__Aim__
Rewrite the records below with "bounding box" swapped for "enclosing rectangle" and everything else left as it is. Leave the pictures out of your answer.

Start of Information shown

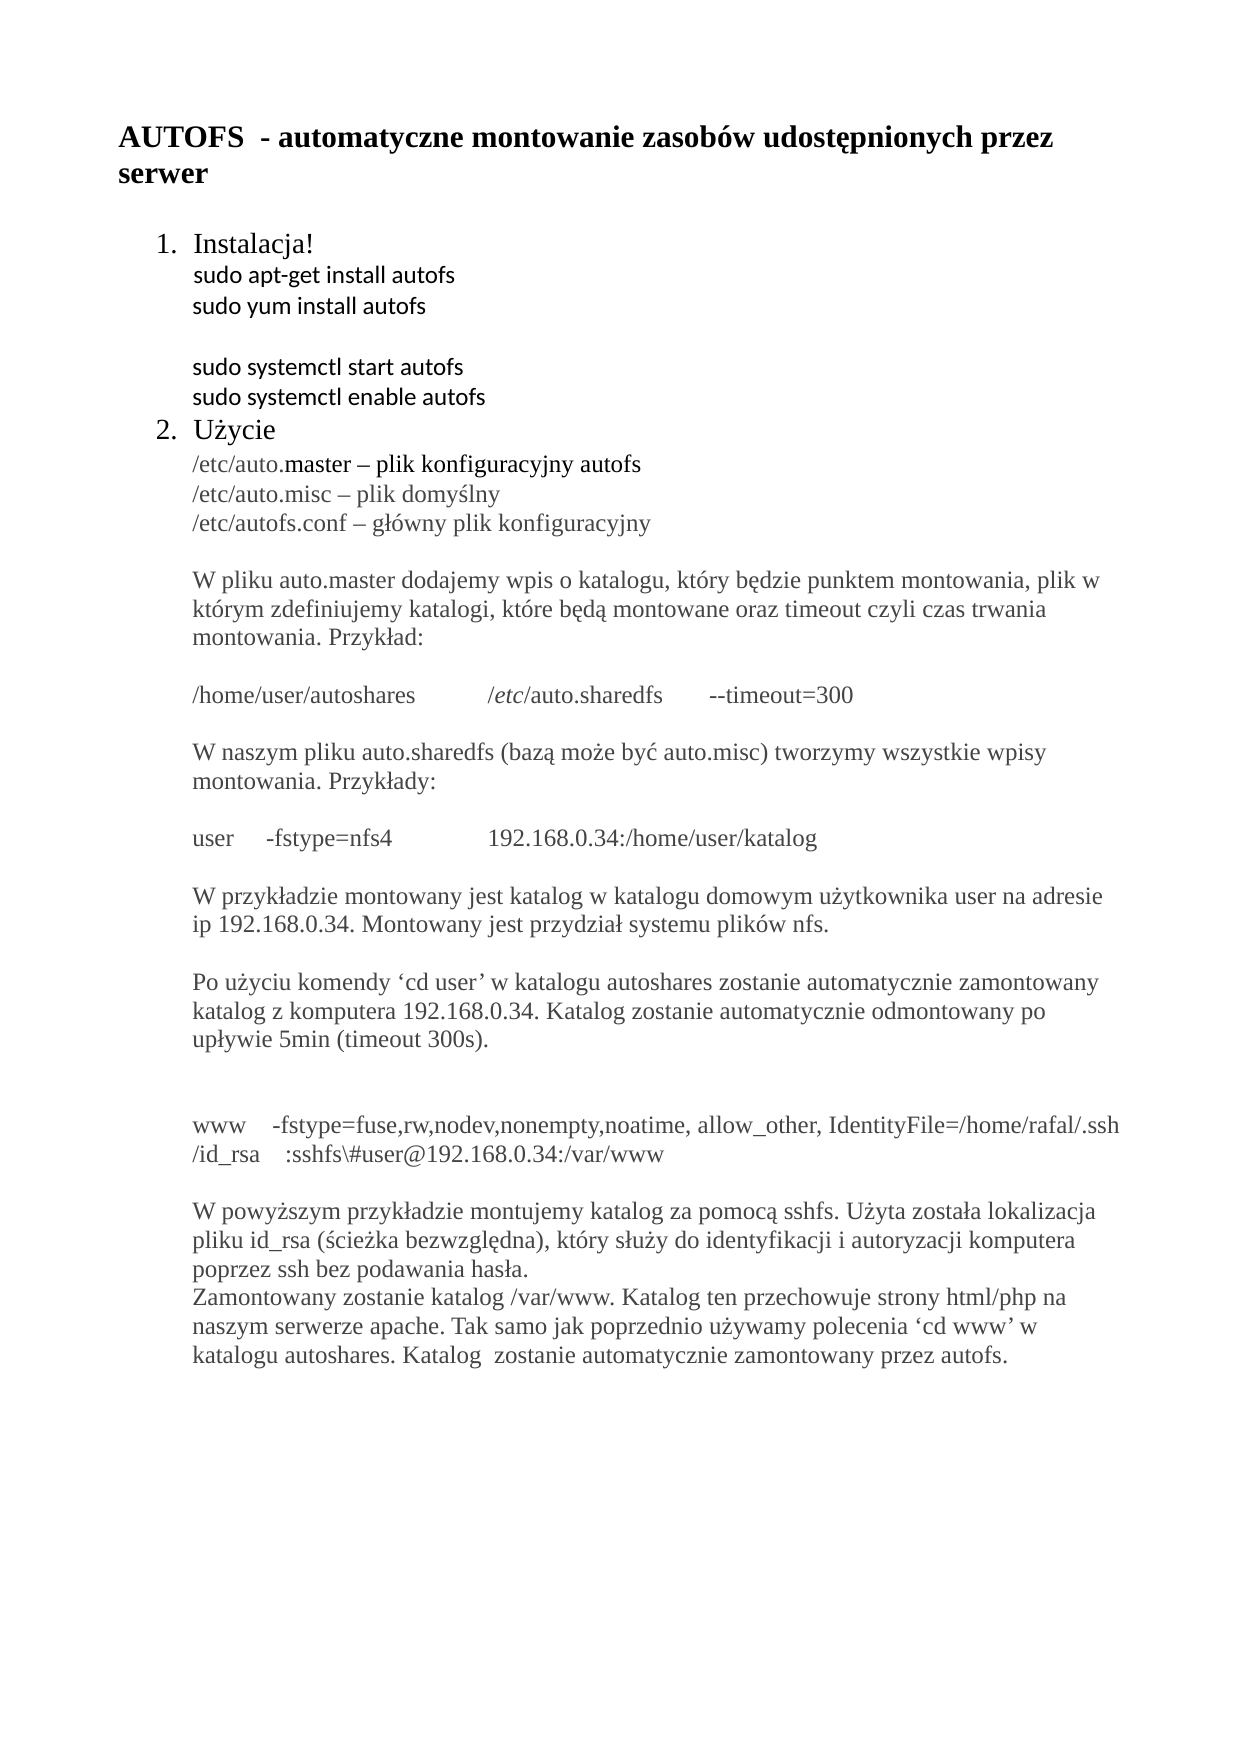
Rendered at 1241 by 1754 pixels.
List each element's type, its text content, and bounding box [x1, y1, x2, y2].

text W pliku auto.master dodajemy wpis o katalogu, który będzie punktem montowania, plik w którym zdefiniujemy katalogi, które będą montowane oraz timeout czyli czas trwania montowania. Przykład: [118, 565, 1122, 651]
text AUTOFS - automatyczne montowanie zasobów udostępnionych przez serwer [118, 118, 1122, 190]
text /etc/autofs.conf – główny plik konfiguracyjny [118, 508, 1122, 537]
text sudo systemctl enable autofs [118, 382, 1122, 412]
text W przykładzie montowany jest katalog w katalogu domowym użytkownika user na adresie ip 192.168.0.34. Montowany jest przydział systemu plików nfs. [118, 881, 1122, 938]
text sudo systemctl start autofs [118, 351, 1122, 382]
list Użycie [156, 412, 1122, 446]
text Po użyciu komendy ‘cd user’ w katalogu autoshares zostanie automatycznie zamontowany katalog z komputera 192.168.0.34. Katalog zostanie automatycznie odmontowany po upływie 5min (timeout 300s). [118, 967, 1122, 1053]
list sudo apt-get install autofs [156, 259, 1122, 290]
text Zamontowany zostanie katalog /var/www. Katalog ten przechowuje strony html/php na naszym serwerze apache. Tak samo jak poprzednio używamy polecenia ‘cd www’ w katalogu autoshares. Katalog zostanie automatycznie zamontowany przez autofs. [118, 1282, 1122, 1369]
text W naszym pliku auto.sharedfs (bazą może być auto.misc) tworzymy wszystkie wpisy montowania. Przykłady: [118, 737, 1122, 794]
list Instalacja! [156, 226, 1122, 259]
text www -fstype=fuse,rw,nodev,nonempty,noatime, allow_other, IdentityFile=/home/rafal/.ssh /id_rsa :sshfs\#user@192.168.0.34:/var/www [118, 1110, 1122, 1167]
text /home/user/autoshares /etc/auto.sharedfs --timeout=300 [118, 680, 1122, 709]
text user -fstype=nfs4 192.168.0.34:/home/user/katalog [118, 823, 1122, 852]
text /etc/auto.misc – plik domyślny [118, 479, 1122, 508]
text W powyższym przykładzie montujemy katalog za pomocą sshfs. Użyta została lokalizacja pliku id_rsa (ścieżka bezwzględna), który służy do identyfikacji i autoryzacji komputera poprzez ssh bez podawania hasła. [118, 1196, 1122, 1282]
text /etc/auto.master – plik konfiguracyjny autofs [118, 446, 1122, 479]
text sudo yum install autofs [118, 290, 1122, 321]
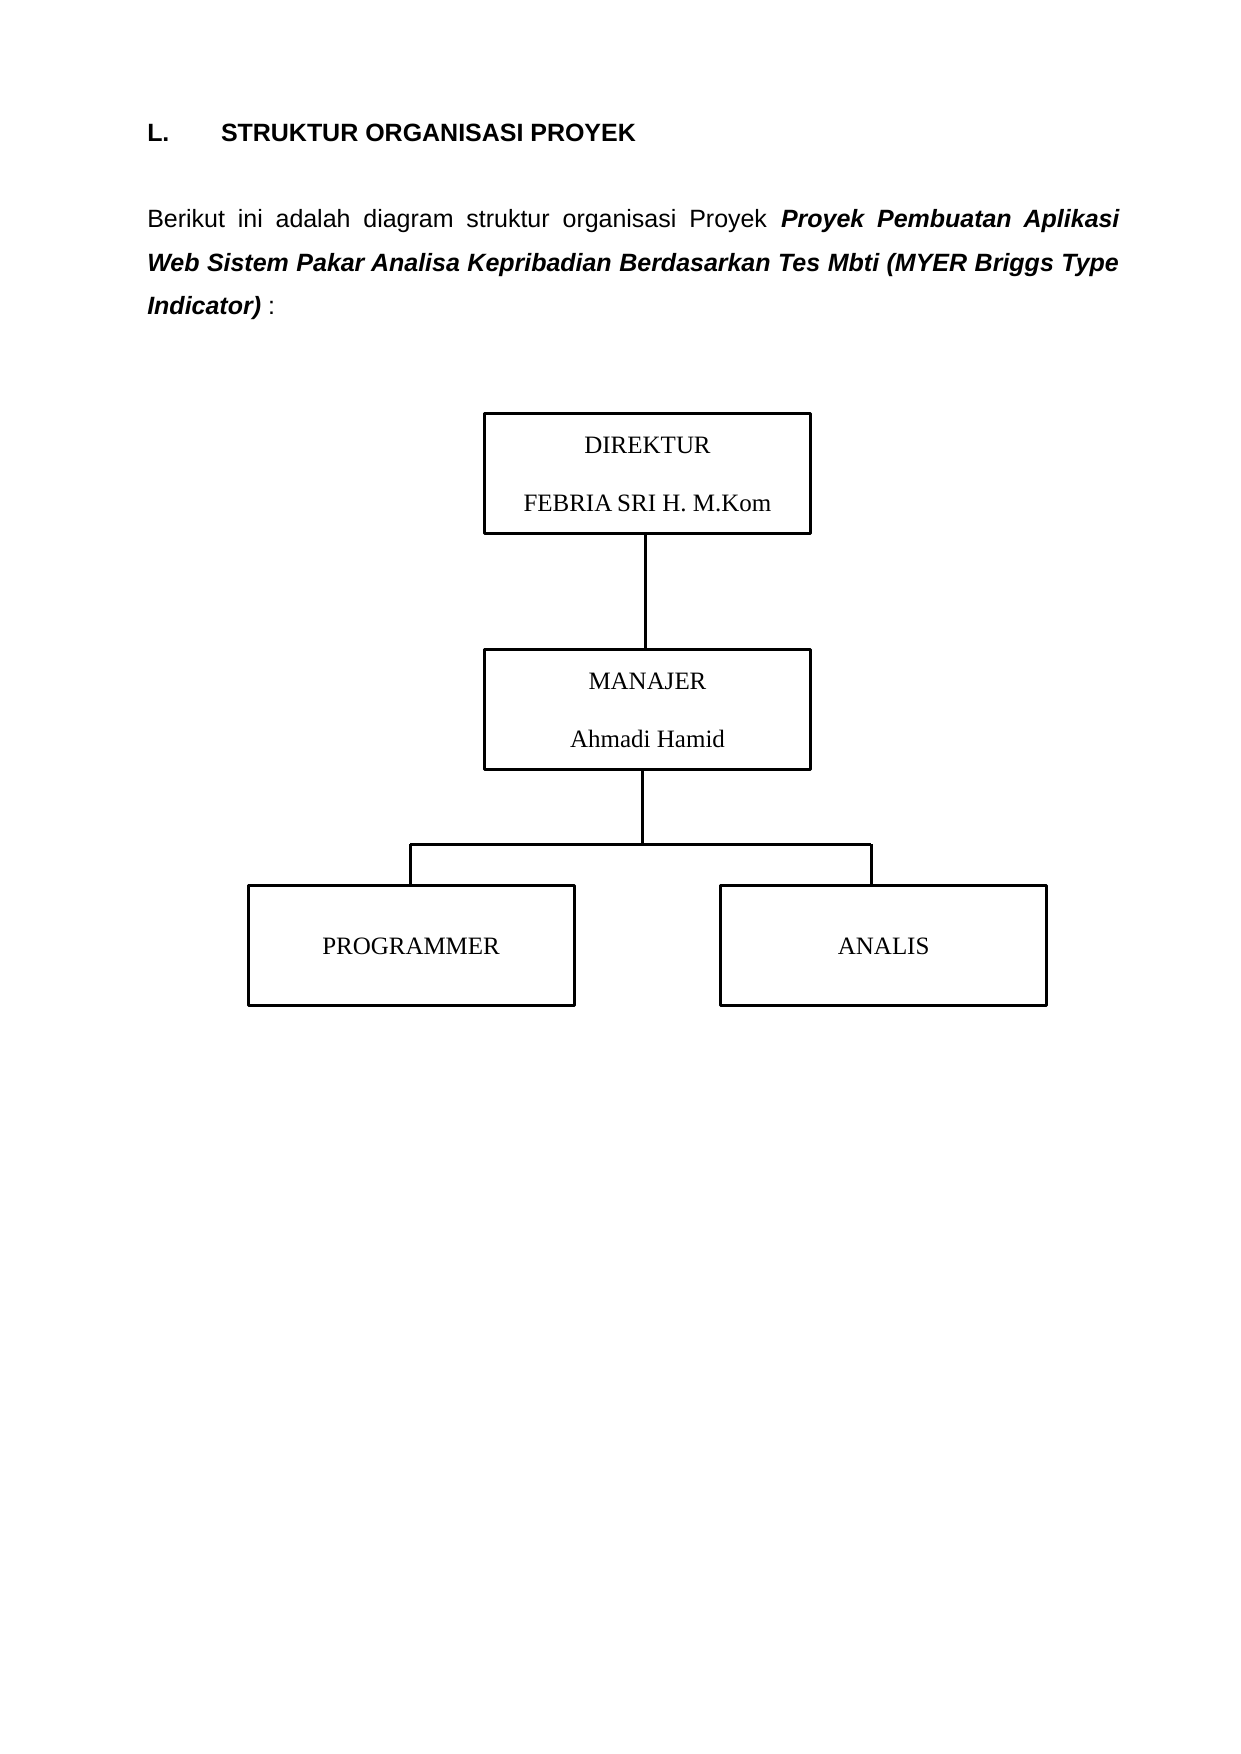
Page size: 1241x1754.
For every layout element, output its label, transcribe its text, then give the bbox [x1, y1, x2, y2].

End of Information shown

__Reply to the exercise__
Rendered at 1241 by 1754 pixels.
List each element's type, its text content, and enclosing rectangle [x1, y1, x2, y2].

text W pliku auto.master dodajemy wpis o katalogu, który będzie punktem montowania, plik w którym zdefiniujemy katalogi, które będą montowane oraz timeout czyli czas trwania montowania. Przykład: [118, 565, 1122, 651]
text AUTOFS - automatyczne montowanie zasobów udostępnionych przez serwer [118, 118, 1122, 190]
text /etc/autofs.conf – główny plik konfiguracyjny [118, 508, 1122, 537]
text sudo systemctl enable autofs [118, 382, 1122, 412]
text W przykładzie montowany jest katalog w katalogu domowym użytkownika user na adresie ip 192.168.0.34. Montowany jest przydział systemu plików nfs. [118, 881, 1122, 938]
text sudo systemctl start autofs [118, 351, 1122, 382]
list Użycie [156, 412, 1122, 446]
text Po użyciu komendy ‘cd user’ w katalogu autoshares zostanie automatycznie zamontowany katalog z komputera 192.168.0.34. Katalog zostanie automatycznie odmontowany po upływie 5min (timeout 300s). [118, 967, 1122, 1053]
list sudo apt-get install autofs [156, 259, 1122, 290]
text Zamontowany zostanie katalog /var/www. Katalog ten przechowuje strony html/php na naszym serwerze apache. Tak samo jak poprzednio używamy polecenia ‘cd www’ w katalogu autoshares. Katalog zostanie automatycznie zamontowany przez autofs. [118, 1282, 1122, 1369]
text W naszym pliku auto.sharedfs (bazą może być auto.misc) tworzymy wszystkie wpisy montowania. Przykłady: [118, 737, 1122, 794]
list Instalacja! [156, 226, 1122, 259]
text www -fstype=fuse,rw,nodev,nonempty,noatime, allow_other, IdentityFile=/home/rafal/.ssh /id_rsa :sshfs\#user@192.168.0.34:/var/www [118, 1110, 1122, 1167]
text /home/user/autoshares /etc/auto.sharedfs --timeout=300 [118, 680, 1122, 709]
text user -fstype=nfs4 192.168.0.34:/home/user/katalog [118, 823, 1122, 852]
text /etc/auto.misc – plik domyślny [118, 479, 1122, 508]
text W powyższym przykładzie montujemy katalog za pomocą sshfs. Użyta została lokalizacja pliku id_rsa (ścieżka bezwzględna), który służy do identyfikacji i autoryzacji komputera poprzez ssh bez podawania hasła. [118, 1196, 1122, 1282]
text /etc/auto.master – plik konfiguracyjny autofs [118, 446, 1122, 479]
text sudo yum install autofs [118, 290, 1122, 321]
Page size: 1241x1754.
For every layout element, output its label, transcribe its text, then give the bbox [x1, y1, x2, y2].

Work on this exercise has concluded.